Sucking vanilla ice cream and root beer up a straw to the tunes of Glenn Miller means you choose not to experience hysterical fear. But it doesn't stop you from pondering the effects of your fellow citizens paying $5 per gallon gasoline this year. That roughly equates to oil at $150/bbl. Every 1 penny increase in the price of gasoline means 1 billion consumer dollars is removed from the US economy. $5 gasoline means a gross domestic product reduced in the neighborhood of 10-15%. At the micro level, many people already have to make choices between getting to work or eating well, or between eating and freezing. At the macro level, $5 gasoline is the sword of hyperinflation and the shield of demand destruction beating each other to smithereens. $5 gasoline may not even be possible, as $125 per barrel oil might take out the whole global economy before that happens. Like it did in 2008. One way or the other, oil is going to be a lot harder to get out of the Mid-East, and I'm frantically searching my living room for copies of People Magazine, hoping to find some from no later than 1996.

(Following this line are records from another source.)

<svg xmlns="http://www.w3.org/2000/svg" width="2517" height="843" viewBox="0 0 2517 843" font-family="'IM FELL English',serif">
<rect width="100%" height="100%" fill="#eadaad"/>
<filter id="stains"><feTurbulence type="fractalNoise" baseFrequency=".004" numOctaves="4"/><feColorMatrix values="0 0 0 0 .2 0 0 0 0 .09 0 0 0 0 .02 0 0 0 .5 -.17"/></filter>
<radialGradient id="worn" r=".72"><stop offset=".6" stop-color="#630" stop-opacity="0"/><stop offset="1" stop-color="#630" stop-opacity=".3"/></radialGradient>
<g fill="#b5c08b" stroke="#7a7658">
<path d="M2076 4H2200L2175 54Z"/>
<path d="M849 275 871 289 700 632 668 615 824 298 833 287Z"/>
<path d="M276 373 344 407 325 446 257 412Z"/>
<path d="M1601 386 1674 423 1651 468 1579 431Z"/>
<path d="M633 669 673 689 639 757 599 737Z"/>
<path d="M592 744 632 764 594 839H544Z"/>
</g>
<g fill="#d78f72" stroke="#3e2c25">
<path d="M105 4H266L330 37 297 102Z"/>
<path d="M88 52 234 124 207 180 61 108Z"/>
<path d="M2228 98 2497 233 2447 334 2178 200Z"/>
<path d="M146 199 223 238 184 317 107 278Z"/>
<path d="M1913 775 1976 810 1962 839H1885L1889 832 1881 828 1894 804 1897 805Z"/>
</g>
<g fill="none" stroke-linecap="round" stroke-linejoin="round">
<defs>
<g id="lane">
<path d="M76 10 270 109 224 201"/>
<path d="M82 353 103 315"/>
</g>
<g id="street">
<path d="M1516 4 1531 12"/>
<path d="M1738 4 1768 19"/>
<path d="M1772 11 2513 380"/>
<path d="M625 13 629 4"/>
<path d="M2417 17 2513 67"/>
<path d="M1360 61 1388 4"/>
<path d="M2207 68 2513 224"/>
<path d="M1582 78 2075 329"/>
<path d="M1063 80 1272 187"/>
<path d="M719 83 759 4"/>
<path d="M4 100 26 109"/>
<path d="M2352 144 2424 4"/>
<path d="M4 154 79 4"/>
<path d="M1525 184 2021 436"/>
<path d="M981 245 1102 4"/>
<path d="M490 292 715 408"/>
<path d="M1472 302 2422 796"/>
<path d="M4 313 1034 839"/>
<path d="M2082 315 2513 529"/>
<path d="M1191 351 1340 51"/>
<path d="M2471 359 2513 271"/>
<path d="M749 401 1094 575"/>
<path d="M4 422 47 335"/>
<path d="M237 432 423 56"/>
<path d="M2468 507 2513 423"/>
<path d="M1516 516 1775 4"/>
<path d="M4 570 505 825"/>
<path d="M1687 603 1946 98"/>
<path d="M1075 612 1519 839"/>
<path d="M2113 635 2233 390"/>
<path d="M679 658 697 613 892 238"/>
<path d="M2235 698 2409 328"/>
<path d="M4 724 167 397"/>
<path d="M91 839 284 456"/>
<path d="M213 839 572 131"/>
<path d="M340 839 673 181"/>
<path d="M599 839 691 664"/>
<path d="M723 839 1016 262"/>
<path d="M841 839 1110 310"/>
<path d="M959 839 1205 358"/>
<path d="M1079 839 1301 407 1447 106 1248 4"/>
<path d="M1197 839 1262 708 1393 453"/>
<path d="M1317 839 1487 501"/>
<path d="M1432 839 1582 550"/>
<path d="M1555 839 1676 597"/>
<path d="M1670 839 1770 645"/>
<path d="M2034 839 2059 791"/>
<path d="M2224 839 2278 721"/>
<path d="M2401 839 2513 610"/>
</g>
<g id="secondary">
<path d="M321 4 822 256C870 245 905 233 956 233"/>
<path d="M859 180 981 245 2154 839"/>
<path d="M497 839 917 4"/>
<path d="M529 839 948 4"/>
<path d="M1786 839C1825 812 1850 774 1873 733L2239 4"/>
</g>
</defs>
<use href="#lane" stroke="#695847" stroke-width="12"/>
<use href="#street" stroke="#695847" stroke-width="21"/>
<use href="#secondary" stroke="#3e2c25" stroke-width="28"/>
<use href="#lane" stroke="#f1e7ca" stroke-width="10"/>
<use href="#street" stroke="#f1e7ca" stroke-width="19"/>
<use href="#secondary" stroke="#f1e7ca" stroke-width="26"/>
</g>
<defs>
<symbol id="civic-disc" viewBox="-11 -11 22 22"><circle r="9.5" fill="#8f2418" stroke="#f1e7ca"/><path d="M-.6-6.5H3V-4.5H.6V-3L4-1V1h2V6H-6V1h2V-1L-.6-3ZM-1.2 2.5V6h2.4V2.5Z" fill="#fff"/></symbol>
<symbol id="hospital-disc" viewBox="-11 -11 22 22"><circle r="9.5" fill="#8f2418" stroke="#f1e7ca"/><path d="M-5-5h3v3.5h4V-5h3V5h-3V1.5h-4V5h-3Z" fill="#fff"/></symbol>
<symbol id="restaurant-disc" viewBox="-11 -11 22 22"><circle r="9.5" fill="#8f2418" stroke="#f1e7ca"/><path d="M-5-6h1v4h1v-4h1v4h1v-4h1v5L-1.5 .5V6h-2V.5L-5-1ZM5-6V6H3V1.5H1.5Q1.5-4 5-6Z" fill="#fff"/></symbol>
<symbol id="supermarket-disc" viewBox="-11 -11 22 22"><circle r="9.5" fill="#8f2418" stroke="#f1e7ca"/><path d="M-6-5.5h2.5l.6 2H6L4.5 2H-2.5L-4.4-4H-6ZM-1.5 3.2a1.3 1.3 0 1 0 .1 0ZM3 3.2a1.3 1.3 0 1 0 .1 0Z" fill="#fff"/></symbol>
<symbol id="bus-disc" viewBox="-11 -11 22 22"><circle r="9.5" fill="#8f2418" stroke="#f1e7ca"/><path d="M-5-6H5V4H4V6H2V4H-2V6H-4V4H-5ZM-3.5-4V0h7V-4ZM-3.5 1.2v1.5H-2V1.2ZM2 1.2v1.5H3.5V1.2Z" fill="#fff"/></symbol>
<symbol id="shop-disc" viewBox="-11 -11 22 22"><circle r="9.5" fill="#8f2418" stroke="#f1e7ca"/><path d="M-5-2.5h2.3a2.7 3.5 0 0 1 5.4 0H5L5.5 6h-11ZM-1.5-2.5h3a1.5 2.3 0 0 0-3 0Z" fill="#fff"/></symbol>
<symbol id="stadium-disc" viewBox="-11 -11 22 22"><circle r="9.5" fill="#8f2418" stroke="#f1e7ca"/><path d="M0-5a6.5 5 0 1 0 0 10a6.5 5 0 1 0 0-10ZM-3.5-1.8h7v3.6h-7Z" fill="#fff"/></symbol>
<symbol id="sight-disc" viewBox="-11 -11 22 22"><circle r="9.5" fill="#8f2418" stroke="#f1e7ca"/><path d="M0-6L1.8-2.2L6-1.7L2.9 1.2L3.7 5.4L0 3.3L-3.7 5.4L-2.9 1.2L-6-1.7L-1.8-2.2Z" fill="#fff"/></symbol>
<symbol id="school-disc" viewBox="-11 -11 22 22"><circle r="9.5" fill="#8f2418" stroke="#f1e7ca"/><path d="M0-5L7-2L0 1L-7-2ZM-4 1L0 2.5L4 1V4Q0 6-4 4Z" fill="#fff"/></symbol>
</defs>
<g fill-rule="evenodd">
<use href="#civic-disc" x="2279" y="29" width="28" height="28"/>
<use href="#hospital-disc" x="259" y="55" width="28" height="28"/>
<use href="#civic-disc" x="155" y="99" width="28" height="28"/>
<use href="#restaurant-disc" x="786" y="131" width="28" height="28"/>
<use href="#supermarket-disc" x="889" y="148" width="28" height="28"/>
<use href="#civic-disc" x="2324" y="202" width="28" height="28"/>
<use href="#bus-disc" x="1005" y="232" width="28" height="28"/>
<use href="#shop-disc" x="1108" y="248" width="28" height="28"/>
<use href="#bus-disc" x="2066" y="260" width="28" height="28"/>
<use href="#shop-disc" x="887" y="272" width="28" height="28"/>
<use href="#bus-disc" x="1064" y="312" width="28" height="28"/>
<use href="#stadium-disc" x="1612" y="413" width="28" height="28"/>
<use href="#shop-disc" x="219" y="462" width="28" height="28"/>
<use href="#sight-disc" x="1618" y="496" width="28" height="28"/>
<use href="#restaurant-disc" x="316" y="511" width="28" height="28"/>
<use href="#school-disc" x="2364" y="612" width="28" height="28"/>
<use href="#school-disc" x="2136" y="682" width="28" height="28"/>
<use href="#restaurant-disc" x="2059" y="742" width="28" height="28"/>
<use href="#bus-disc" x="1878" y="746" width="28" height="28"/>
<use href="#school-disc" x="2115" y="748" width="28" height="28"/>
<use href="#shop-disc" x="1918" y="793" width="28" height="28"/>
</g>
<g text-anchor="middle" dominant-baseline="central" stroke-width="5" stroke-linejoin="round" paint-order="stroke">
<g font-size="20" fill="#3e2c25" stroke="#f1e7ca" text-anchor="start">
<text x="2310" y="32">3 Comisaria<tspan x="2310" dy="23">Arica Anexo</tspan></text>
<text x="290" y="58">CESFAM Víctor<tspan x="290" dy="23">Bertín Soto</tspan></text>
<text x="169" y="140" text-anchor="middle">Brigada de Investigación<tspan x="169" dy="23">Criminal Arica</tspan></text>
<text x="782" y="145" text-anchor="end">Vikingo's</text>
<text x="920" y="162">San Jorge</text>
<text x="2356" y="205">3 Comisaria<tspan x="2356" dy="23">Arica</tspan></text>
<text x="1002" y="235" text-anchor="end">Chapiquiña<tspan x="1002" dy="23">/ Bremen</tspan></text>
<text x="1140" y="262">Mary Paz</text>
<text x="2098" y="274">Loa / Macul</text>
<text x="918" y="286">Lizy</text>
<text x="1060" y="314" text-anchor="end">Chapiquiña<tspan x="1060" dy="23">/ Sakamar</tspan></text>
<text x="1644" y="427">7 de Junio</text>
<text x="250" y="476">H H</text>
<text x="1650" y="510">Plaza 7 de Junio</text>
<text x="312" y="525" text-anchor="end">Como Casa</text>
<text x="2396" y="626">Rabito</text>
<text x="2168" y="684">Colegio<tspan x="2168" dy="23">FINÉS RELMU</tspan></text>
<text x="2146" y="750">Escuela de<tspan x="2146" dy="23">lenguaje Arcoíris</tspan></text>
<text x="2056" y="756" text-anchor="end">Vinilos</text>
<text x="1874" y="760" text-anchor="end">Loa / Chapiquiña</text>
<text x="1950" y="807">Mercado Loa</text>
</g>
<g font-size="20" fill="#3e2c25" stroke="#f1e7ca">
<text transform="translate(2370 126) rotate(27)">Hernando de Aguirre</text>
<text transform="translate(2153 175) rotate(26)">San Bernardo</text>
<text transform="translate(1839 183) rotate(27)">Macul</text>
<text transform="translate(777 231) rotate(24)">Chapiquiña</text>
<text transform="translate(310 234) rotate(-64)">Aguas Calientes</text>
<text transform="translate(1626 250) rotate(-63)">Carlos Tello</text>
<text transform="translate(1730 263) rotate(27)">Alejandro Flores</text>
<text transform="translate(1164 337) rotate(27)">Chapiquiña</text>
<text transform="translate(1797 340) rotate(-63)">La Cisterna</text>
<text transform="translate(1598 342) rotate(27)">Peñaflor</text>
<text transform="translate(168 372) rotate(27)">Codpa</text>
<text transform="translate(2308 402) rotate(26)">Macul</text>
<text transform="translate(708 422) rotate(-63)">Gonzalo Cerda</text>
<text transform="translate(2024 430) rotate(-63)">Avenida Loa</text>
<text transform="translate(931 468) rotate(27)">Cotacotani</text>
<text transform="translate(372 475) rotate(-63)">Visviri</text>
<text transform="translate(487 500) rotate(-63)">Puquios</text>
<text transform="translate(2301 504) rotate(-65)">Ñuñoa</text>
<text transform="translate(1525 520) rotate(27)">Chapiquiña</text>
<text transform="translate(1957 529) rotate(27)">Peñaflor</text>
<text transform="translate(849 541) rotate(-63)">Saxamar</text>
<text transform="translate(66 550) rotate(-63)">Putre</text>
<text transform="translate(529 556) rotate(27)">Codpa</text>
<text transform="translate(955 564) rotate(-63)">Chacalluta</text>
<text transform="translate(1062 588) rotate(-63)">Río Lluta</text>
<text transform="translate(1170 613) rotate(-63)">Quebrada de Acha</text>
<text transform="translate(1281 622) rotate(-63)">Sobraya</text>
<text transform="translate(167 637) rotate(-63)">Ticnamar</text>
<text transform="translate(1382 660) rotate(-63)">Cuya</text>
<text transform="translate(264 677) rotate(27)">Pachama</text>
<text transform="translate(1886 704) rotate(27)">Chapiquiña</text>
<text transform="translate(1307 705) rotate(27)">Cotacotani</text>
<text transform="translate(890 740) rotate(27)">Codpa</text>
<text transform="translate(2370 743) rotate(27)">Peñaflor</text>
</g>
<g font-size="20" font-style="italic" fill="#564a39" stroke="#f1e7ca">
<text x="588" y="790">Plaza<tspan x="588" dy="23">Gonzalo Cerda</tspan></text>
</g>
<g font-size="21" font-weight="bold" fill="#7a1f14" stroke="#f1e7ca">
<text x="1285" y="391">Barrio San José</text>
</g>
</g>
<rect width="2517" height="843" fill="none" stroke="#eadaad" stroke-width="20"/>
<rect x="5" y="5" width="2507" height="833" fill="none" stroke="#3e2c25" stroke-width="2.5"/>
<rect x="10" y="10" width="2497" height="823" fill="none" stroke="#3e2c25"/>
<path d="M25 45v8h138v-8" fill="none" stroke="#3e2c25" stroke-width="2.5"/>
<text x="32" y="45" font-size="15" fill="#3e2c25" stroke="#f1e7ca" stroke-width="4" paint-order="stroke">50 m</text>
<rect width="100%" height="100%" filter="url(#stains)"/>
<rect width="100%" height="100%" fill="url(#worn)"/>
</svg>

Empires don't reduce and they don't retreat borne on reason's wings. Empires collapse. Don Quixote was written by Cervantes many years after the effective fall of the Spanish Empire, one that was based on the most bloodthirsty forms of gold extraction, silver collection, and which was increasingly subject to the dictates of a religion completely disconnected from all semblance of sensible statecraft. In other words, it was just like this one. But at least the Alzheimer's-riddled old Don had some windmills to tilt at. The United States now devotes 54% of its annual budget to paying for current and previous wars. Offer this empire solutions, offer it alternatives, and it declines. It doesn't believe in windmills, it thinks they're only for wooden clog-wearing wusses. It doesn't want solar panels, rather the internal revenue service gives businesses tax breaks for using oil and gas. The empire's government is going to shut down this next month, its credit rating should have been cut in 2008, and public workers are beginning to strike across its states. Federal, state, and municipal debt are at a higher level than when they were singing "Don't Sit Under the Apple Tree (With Anyone Else But Me) at the end of 1945.

NATO is going to invade Libya unless someone kills its punching bag clown over the next few days. Once again, that sounds expensive. So here's a rhetorical question, and a serious one, meaning I don't know the answer: what do you think it would take for the US to give up control over Saudi Arabia's oil?

3 comments:

Beekeepers Apprentice said...

I don't know what it would take either. I have zero control over it, so I refuse to worry about it. Yeah, that's my way of saying "where's that People from 1993??"

MarcLord said...

What worries me is how exquisitely incompetent this government remains in its foreign policy. I had expected a decent level of improvement under Obama, but there isn't much.

Also, Bee, I don't think reforms in the Mid-East or elsewhere are bad. They're potentially very positive, and may force our government to finally make fundamental policy changes, as all-out collapse would require. It's just that the transition period will be so dangerous.